#### Available records ####

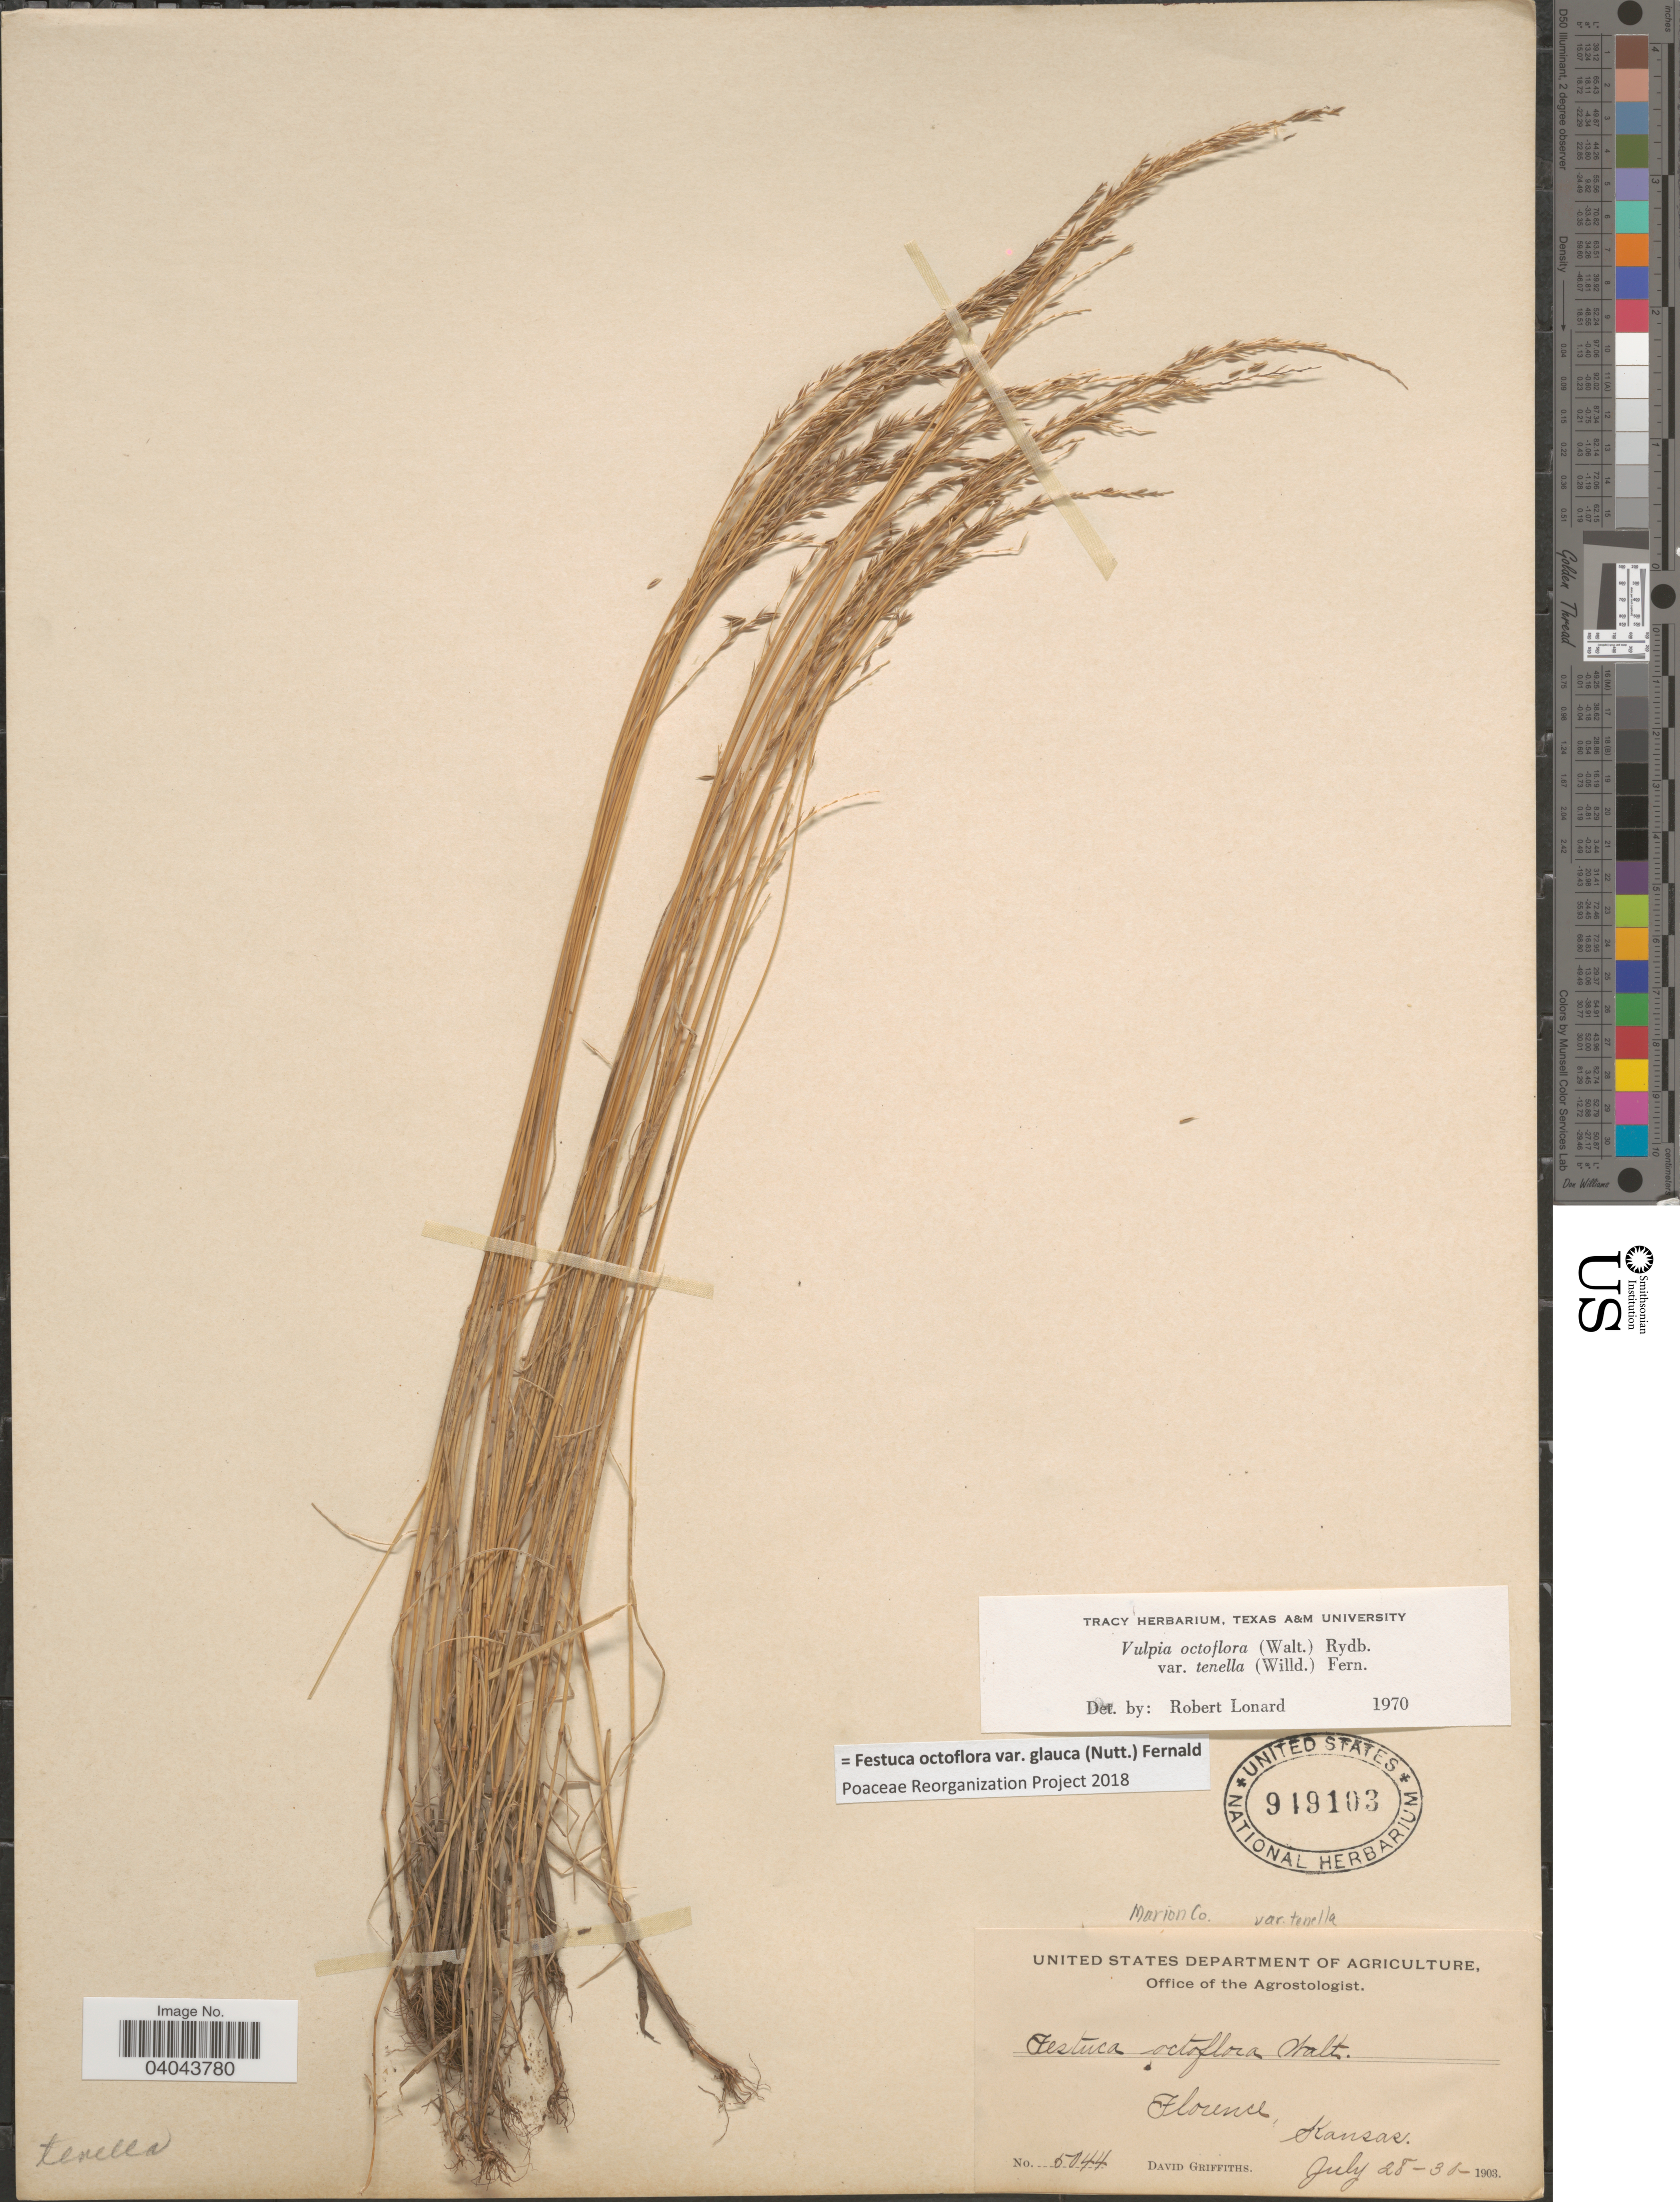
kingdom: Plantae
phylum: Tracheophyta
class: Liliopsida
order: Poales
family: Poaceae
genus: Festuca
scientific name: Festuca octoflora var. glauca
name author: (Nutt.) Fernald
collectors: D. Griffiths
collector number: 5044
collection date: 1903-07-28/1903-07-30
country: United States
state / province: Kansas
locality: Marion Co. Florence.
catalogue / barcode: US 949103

####

§ What the task asks:
Lay out every line of the listing above as a Markdown table with the columns Row and Listing line, omitting blank lines. Leave the pictures out of the table.

§ Response:
| Row | Listing line |
|---|---|
| 1 | kingdom: Plantae |
| 2 | phylum: Tracheophyta |
| 3 | class: Liliopsida |
| 4 | order: Poales |
| 5 | family: Poaceae |
| 6 | genus: Festuca |
| 7 | scientific name: Festuca octoflora var. glauca |
| 8 | name author: (Nutt.) Fernald |
| 9 | collectors: D. Griffiths |
| 10 | collector number: 5044 |
| 11 | collection date: 1903-07-28/1903-07-30 |
| 12 | country: United States |
| 13 | state / province: Kansas |
| 14 | locality: Marion Co. Florence. |
| 15 | catalogue / barcode: US 949103 |